Once you have eliminated the PCB as the potential problem, your next step is to look for power supply noise.An oscilloscope will show noise. Move the probes around and check the power right at the chip V ++ or solder on bypass capacitors right to the chip power and ground to see if it fixes the problem. Keep soldering bypass caps to the board to find a noise problem. Ball grid array (BGA) devices are one such component that benefit from having the bypass capacitors on the bottom of the board, close to the power and ground leads. If your problem takes a bit of time to show up, look for thermal issues. A low-cost IR thermal temperature meter will spot if a chip or trace is overheating. Replace the chip and retest.
If the problem still persists, look at the parts that were used by the initial designer. Make sure that you have not substituted a part that is not quite the same. This is one good reason to keep the layup peg board that the initial engineer used. You should be able to scope various signals and clocks between the two circuits and find, or at least understand, the problem. Check values, manufacturer part numbers and date codes on the physical components.

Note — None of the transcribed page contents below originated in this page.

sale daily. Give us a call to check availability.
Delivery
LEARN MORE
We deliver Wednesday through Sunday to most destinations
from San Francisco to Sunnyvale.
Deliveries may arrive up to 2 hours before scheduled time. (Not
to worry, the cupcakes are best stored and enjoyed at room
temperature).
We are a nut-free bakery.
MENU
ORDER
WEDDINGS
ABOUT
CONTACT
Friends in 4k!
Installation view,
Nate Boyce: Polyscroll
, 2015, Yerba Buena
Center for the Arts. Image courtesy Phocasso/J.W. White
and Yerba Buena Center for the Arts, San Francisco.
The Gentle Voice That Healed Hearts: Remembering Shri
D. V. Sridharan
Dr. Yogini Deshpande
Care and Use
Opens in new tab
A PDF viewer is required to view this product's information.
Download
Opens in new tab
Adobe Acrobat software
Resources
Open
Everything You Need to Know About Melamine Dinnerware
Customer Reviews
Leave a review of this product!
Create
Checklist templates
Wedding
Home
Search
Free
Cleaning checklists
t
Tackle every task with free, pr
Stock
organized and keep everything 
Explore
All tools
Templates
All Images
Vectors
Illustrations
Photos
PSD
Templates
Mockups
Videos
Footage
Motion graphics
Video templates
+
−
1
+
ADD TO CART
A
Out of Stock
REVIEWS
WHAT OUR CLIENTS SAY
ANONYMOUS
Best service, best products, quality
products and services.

Grounding can be a major reason a new circuit does not work, especially when you’re processing high-speed circuits and tricky clock signals with high power switching. Running wires from grounds to other chip grounds at various points can show you where your signals are going wrong. Ringing and noise can be a major problem when you don’t have the grounds right.

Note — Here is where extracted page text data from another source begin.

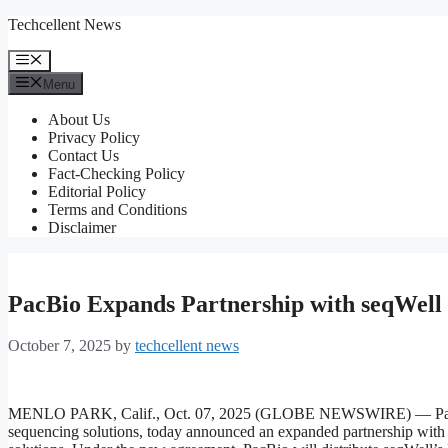
Skip
Techcellent News
to
content
Menu
Menu
About Us
Privacy Policy
Contact Us
Fact-Checking Policy
Editorial Policy
Terms and Conditions
Disclaimer
PacBio Expands Partnership with seqWell 
October 7, 2025
by
techcellent news
MENLO PARK, Calif., Oct. 07, 2025 (GLOBE NEWSWIRE) — PacBio (
sequencing solutions, today announced an expanded partnership with 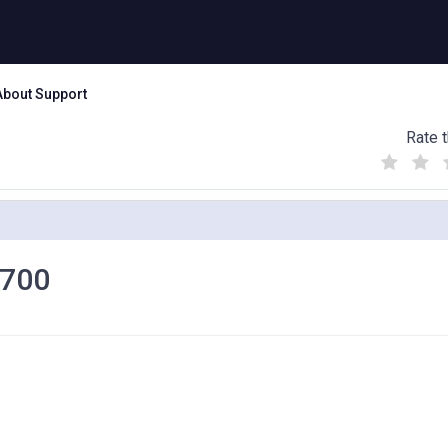
About Support
Rate t
(
(
(
)
)
)
1700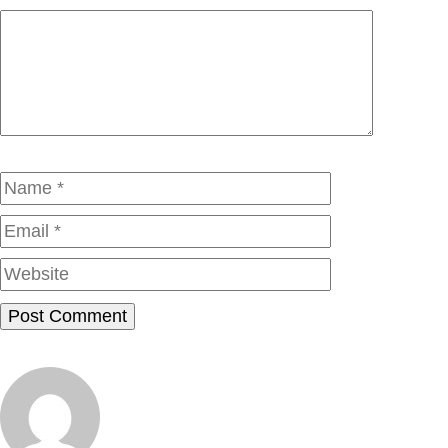
Comment
Name
Email
Website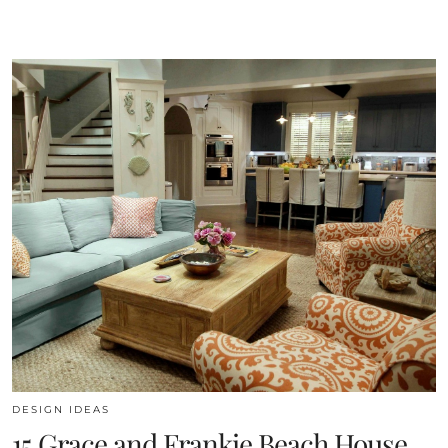
DESIGN IDEAS
15 Grace and Frankie Beach House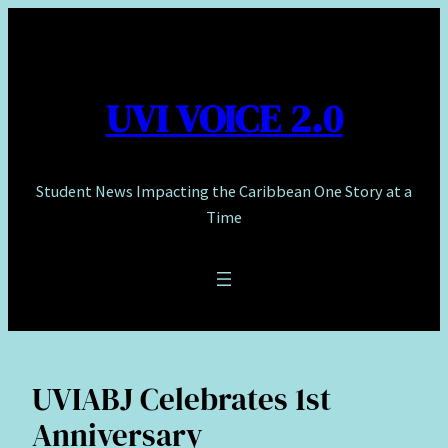
Skip
to
content
UVI VOICE 2.0
Student News Impacting the Caribbean One Story at a
Time
UVIABJ Celebrates 1st
Anniversary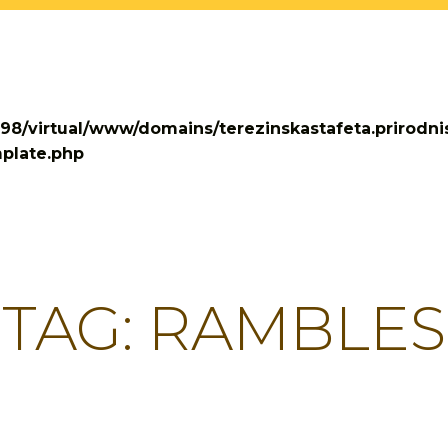
698/virtual/www/domains/terezinskastafeta.prirodni
plate.php
TAG:
RAMBLES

Of course, the obvious thing to look for on power systems is correct connections with low resistance. A trick is to measure the voltage across a connection by placing one lead on the wire and one lead on the screw terminal. You should have almost 0 millivolts. Any voltage across the contact will be indicative of a current loss causing measurable voltage.
In many high-speed circuits, outside electromagnetic noise or radio signals can affect your testing. You can make a simple Faraday shield enclosure by covering a cardboard box with copper or metal mesh and join all corners and ground well. Put your circuit over an insulated metal tray and then place the cardboard Faraday shield over the troubled circuit. Re-test and you might be surprised at the effects that the large amount of spurious RF signals that we get these days can have on a circuit. Think like special agents on NCIS. The signs of why the circuit is not working may be staring you in the face; they might be yelling at you, “Hey you! It’s a signal integrity problem. Add a few bypass capacitors and I will work.”